Sprinkle Spangles sought to capitalize on the still-strong popularity of Disney's Aladdin
, but I guess it's unfair to make such claims just based on the fact that the cereal was fronted by a strange-colored genie. A friendly purple genie did the shills, appearing both on the boxes and in at least one animated television commercial where he rhymed goofily to the delight of six or seven people total.
I prefer to think that the whole "genie motif" was played by then, and that it in itself was the cause for Sprinkle Spangles' pathetically short stay on grocery store shelves. There was probably a little more to it than that, though. The frosted, star-shaped corn puffs were adequate, but Mr. Mills also added these tiny, ball-shaped sprinkles on top. They're total confectionary sprinkles -- the kind you'd use to complete some gross, honey-soaked ethnic dessert that people can only stomach during the holidays. Not so much super sweet as they were super hard, the sprinkles were disgusting on cereal and even more disgusting in milk.
Interestingly enough, despite having no interest in Aladdin
or in genies at large, and despite knowing that the cereal really wasn't up my alley, I couldn't keep from trying out Sprinkle Spangles during its short run. The aquamarine box, with its zany fonts and twinkly twanks, was something that needed to work its way into my personal history. Didn't keep me from making "ewww" faces when I tried to eat it, but for about a week's worth of mornings, that freak ass shiny box helped my cruddy eyes focus after waking up.

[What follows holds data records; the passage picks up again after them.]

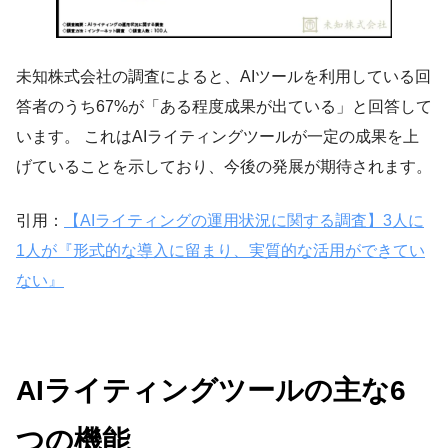
未知株式会社の調査によると、AIツールを利用している回
答者のうち67%が「ある程度成果が出ている」と回答して
います。 これはAIライティングツールが一定の成果を上
げていることを示しており、今後の発展が期待されます。
引用：
【AIライティングの運用状況に関する調査】3人に
1人が『形式的な導入に留まり、実質的な活用ができてい
ない』
AIライティングツールの主な6
つの機能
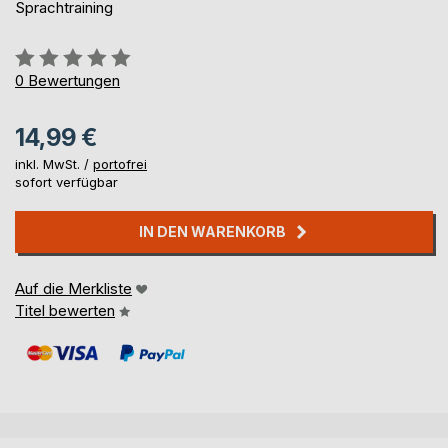
Sprachtraining
Bewertung::
0%
0
Bewertungen
14,99 €
inkl. MwSt. /
portofrei
sofort verfügbar
IN DEN WARENKORB
Auf die Merkliste
Titel bewerten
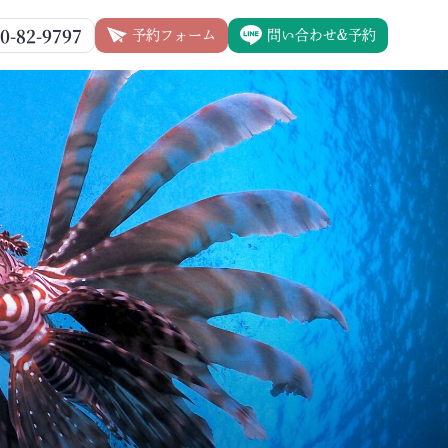
0-82-9797
予約フォーム
問い合わせ&予約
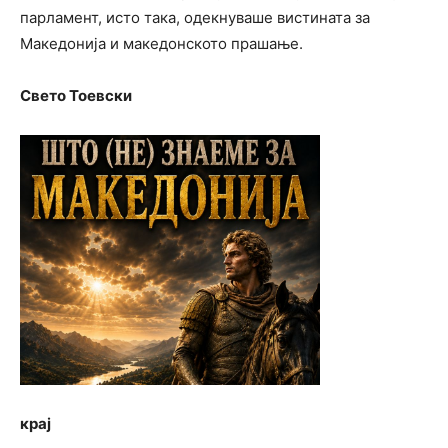
парламент, исто така, одекнуваше вистината за
Македонија и македонското прашање.
Свето Тоевски
крај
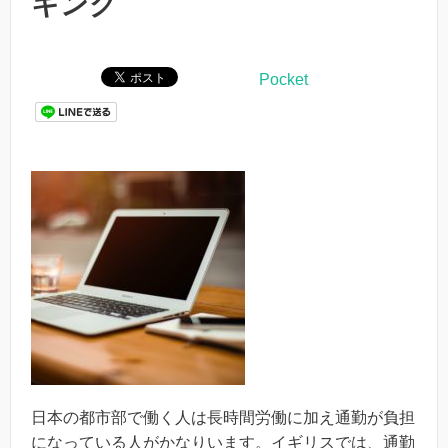
キング
Pocket
日本の都市部で働く人は長時間労働に加え通勤が負担
になっている人がかなりいます。イギリスでは、通勤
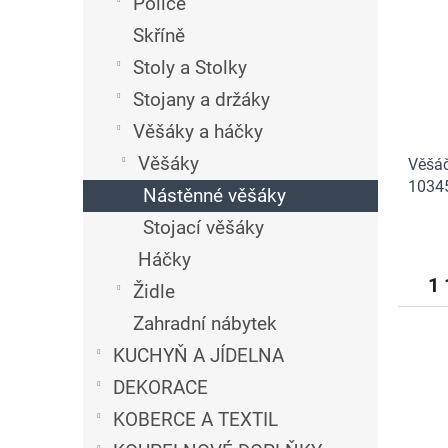
n
Police
i
r
e
Skříně
s
o
l
p
d
Stoly a Stolky
r
u
Stojany a držáky
o
k
d
t
Věšáky a háčky
u
ů
Věšáky
Věšáč
k
10345
t
Nástěnné věšáky
ů
Stojací věšáky
Háčky
1 
Židle
Zahradní nábytek
KUCHYŇ A JÍDELNA
DEKORACE
KOBERCE A TEXTIL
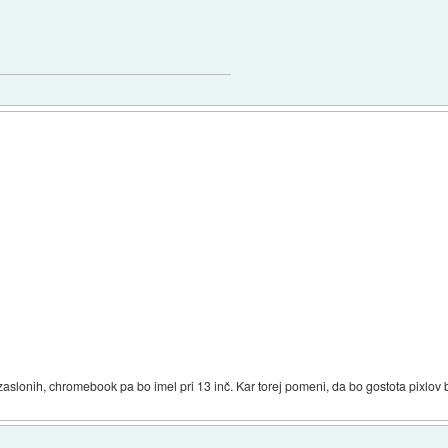
 zaslonih, chromebook pa bo imel pri 13 inč. Kar torej pomeni, da bo gostota pixlov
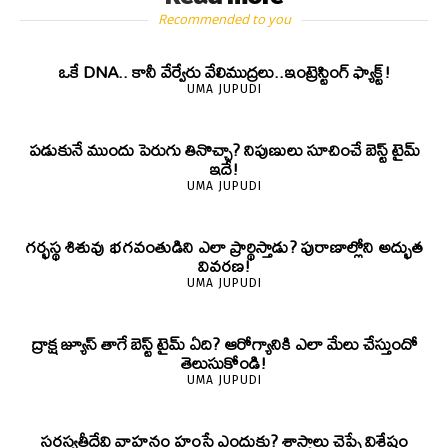
Recommended to you
ఒకే DNA.. కానీ వేర్వేరు వేలిముద్రలు..ఇంట్రెస్టింగ్ ఫ్యాక్ట్!
UMA JUPUDI
పడుకునే ముందు పెరుగు తినొచ్చా? నిపుణులు సూచించే బెస్ట్ టైమ్
ఇదే!
UMA JUPUDI
గర్భస్థ శిశువు భగవంతుడిని ఎలా ప్రార్థిస్తాడు? పురాణాల్లోని అద్భుత
వివరణ!
UMA JUPUDI
ద్రాక్ష జ్యూస్ తాగే బెస్ట్ టైమ్ ఏది? ఆరోగ్యానికి ఎలా మేలు చేస్తుందో
తెలుసుకోండి!
UMA JUPUDI
సరస్వతీదేవి వాహనం హంసే ఎందుకు? శాస్త్రాలు చెప్పే విశేషం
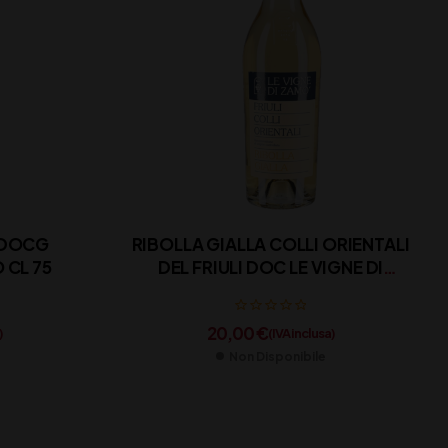
O DOCG
RIBOLLA GIALLA COLLI ORIENTALI
CL 75
DEL FRIULI DOC LE VIGNE DI
ZAMO’ CL 75
20,00
€
)
(IVA inclusa)
Non Disponibile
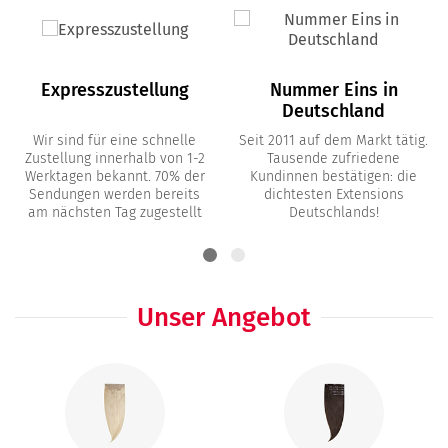
Expresszustellung
Nummer Eins in
Deutschland
Wir sind für eine schnelle
Seit 2011 auf dem Markt tätig.
Zustellung innerhalb von 1-2
Tausende zufriedene
Werktagen bekannt. 70% der
Kundinnen bestätigen: die
Sendungen werden bereits
dichtesten Extensions
am nächsten Tag zugestellt
Deutschlands!
Unser Angebot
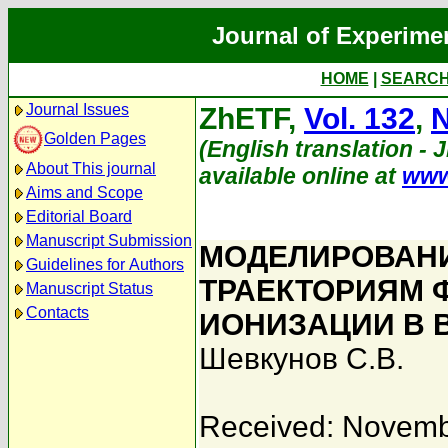
Journal of Experime
HOME
|
SEARC
Journal Issues
ZhETF,
Vol. 132
,
N
Golden Pages
(English translation - 
About This journal
available online at
www
Aims and Scope
Editorial Board
Manuscript Submission
МОДЕЛИРОВАНИ
Guidelines for Authors
ТРАЕКТОРИЯМ 
Manuscript Status
Contacts
ИОНИЗАЦИИ В 
Шевкунов С.В.
Received: Novemb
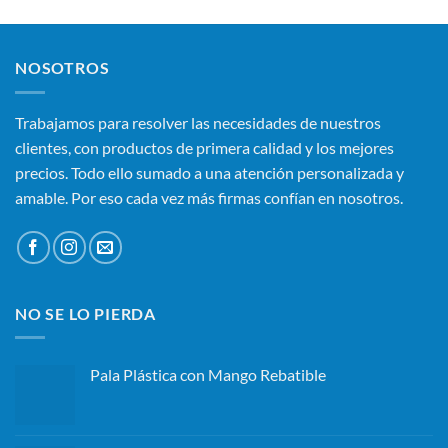
NOSOTROS
Trabajamos para resolver las necesidades de nuestros
clientes, con productos de primera calidad y los mejores
precios. Todo ello sumado a una atención personalizada y
amable. Por eso cada vez más firmas confían en nosotros.
NO SE LO PIERDA
Pala Plástica con Mango Rebatible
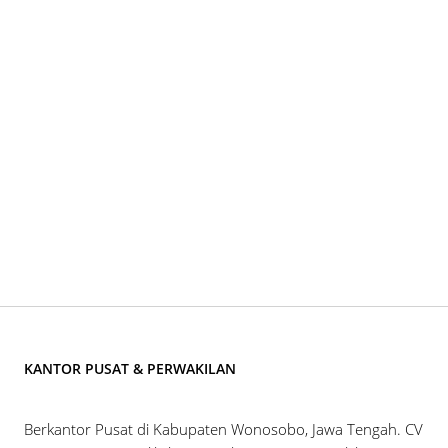
KANTOR PUSAT & PERWAKILAN
Berkantor Pusat di Kabupaten Wonosobo, Jawa Tengah. CV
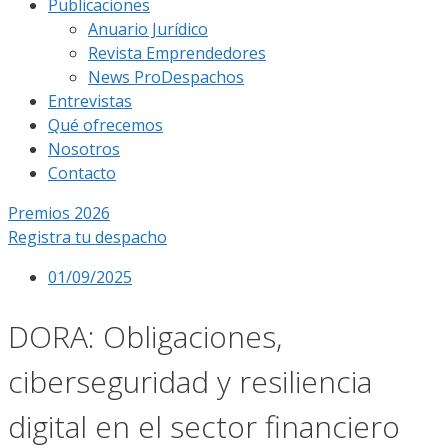
Publicaciones
Anuario Jurídico
Revista Emprendedores
News ProDespachos
Entrevistas
Qué ofrecemos
Nosotros
Contacto
Premios 2026
Registra tu despacho
01/09/2025
DORA: Obligaciones,
ciberseguridad y resiliencia
digital en el sector financiero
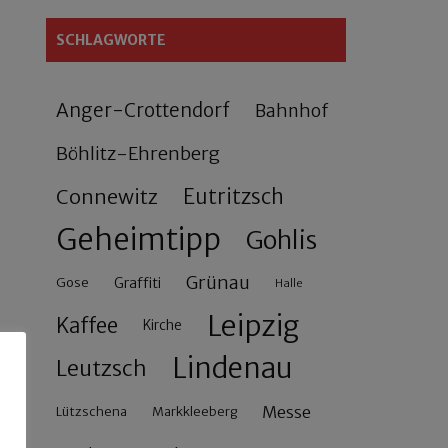
SCHLAGWORTE
Anger-Crottendorf
Bahnhof
Böhlitz-Ehrenberg
Connewitz
Eutritzsch
Geheimtipp
Gohlis
Grünau
Gose
Graffiti
Halle
Leipzig
Kaffee
Kirche
Lindenau
Leutzsch
Messe
Lützschena
Markkleeberg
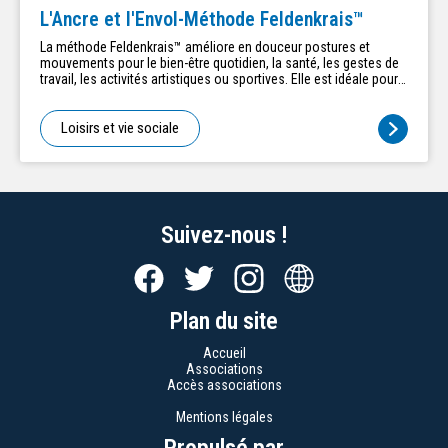
Informatique, Peinture, Tricot Broderie ➔ Culture Allemand,
L'Ancre et l'Envol-Méthode Feldenkrais™
Anglais, Chorale, Concert (inscription), Danse country, Échanges
de lecture, Sorties-Visites (inscription), Théâtre (inscription),
La méthode Feldenkrais™ améliore en douceur postures et
Voyages-Séjours (information), Vidéo-Voyages (projections) ➔
mouvements pour le bien-être quotidien, la santé, les gestes de
Convivialité Café rencontres, Portes ouvertes, Rendez-vous
travail, les activités artistiques ou sportives. Elle est idéale pour
convivial, Réunions festives
la prévention, la restauration, la préservation et le
développement du potentiel corporel. Elle libère des tensions et
redonne aplomb, équilibre, souplesse et confort.
Loisirs et vie sociale
Suivez-nous !
Plan du site
Accueil
Associations
Accès associations
Mentions légales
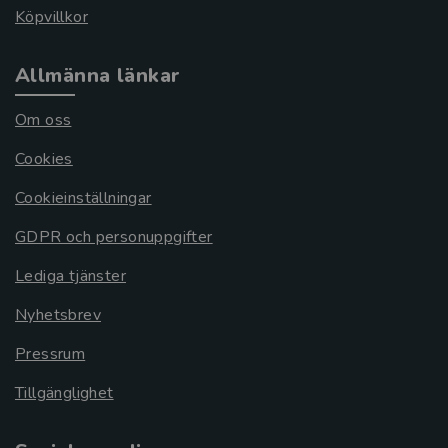
Köpvillkor
Allmänna länkar
Om oss
Cookies
Cookieinställningar
GDPR och personuppgifter
Lediga tjänster
Nyhetsbrev
Pressrum
Tillgänglighet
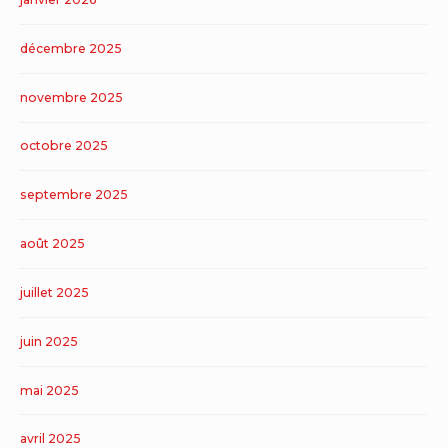
décembre 2025
novembre 2025
octobre 2025
septembre 2025
août 2025
juillet 2025
juin 2025
mai 2025
avril 2025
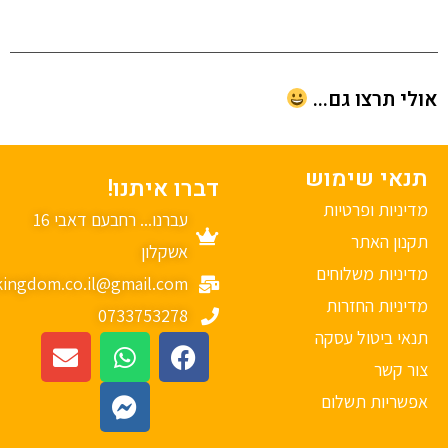
י תרצו גם...
נאי שימוש
דברו איתנו!
יניות ופרטיות
עברנו... רחבעם דאבי 16
נון האתר
אשקלון
יניות משלוחים
mykingdom.co.il@gmail.com
יניות החזרות
0733753278
אי ביטול עסקה
ר קשר
פשריות תשלום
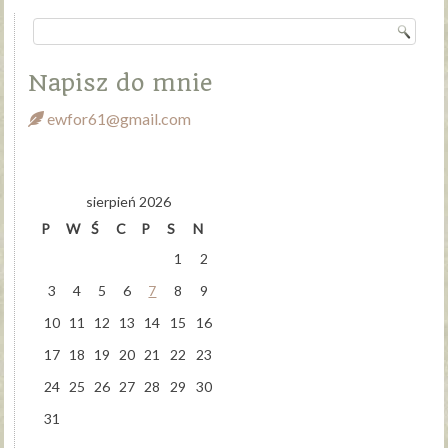
Napisz do mnie
ewfor61@gmail.com
sierpień 2026
P
W
Ś
C
P
S
N
1
2
3
4
5
6
7
8
9
10
11
12
13
14
15
16
17
18
19
20
21
22
23
24
25
26
27
28
29
30
31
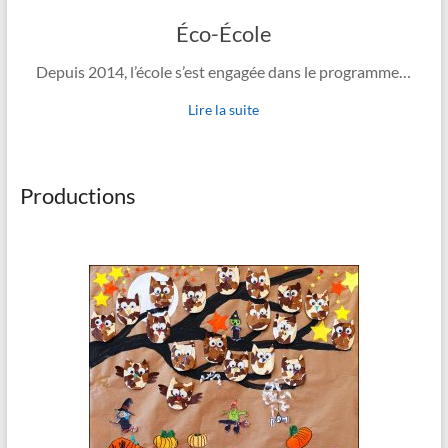
Éco-École
Depuis 2014, l’école s’est engagée dans le programme…
Lire la suite
Productions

It's typical. Kids take a shine to one damn genie, and suddenly there's a hundred usurpers rolling around in every form, from cartoons to toys to cereal mascots. In the one Sprinkle Spangles commercial I can remember, the genie did his best to sound like he'd shared a few lamps with Robin Williams. We glanced and maybe even glanced twice, but in no time at all, we went back to Honey Nut Cheerios.
#057 - Hidden Treasures Cereal:
(General Mills, 1994)
Additional Images: Back of cereal box.
General Mills tried hard to give Hidden Treasures a special sense of identity, but marketing a severely gimmicked cereal towards an older crowd is rarely a good idea. This time, the trick is that certain pieces of the wholesome oat squares contained various fruit-flavored centers -- hard, jelly-like blobs in cherry, orange and grape. The rest of the squares had naked insides, and unless you were going to sit at the table biting each individual piece in half, the gimmick was a huge waste of time. Plus, the pieces that had fruity centers never seemed too remarkably different from the "normals," and in the long line of edible treasure hunts, this bitch can't hold a candy candle to Dum-Dum's mystery lollipop. It's not even close.
Most fruit-flavored cereals boast "real fruit juice" as an ingredient, but with Hidden Treasures, it's worded in such a way that we're forced to believe that the evil robots in General Mills' underground factory meticulously added orange juice to the things, drip by drip. Depending on how you view this, that false belief brings either pleasure or mucho disgust.
With a cereal so obviously meant for kids, it's easy to see why the box art seen waaaay up there wouldn't cut it. Indeed, General Mills later revamped the brand with a robot mascot and more futuristic box graphics. While I appreciate the effort of coming up with a completely generic robot character, it totally didn't fit the style of the food. Hidden Treasures barely lasted a year before General Mills pulled the plug.
Both Sprinkle Spangles and Hidden Treasures flopped, but I wouldn't have it any other way. Judging from the many memories of breakfast-eating folks I've read online, both have their share of fans -- the kind of fans who pioneer fruitless online petitions, obliviously to the fact that huge corporations aren't about refinance proven failures just because a few electronic signatures from South Park
characters and "MIKE FROM AK" suggest it. These stupid little memories we share and love so much wouldn't be worth as much if the basis of 'em were still so easily found today. Cereal isn't always sweet enough; sometimes, it's good to let Father Time sweeten it a little bit more.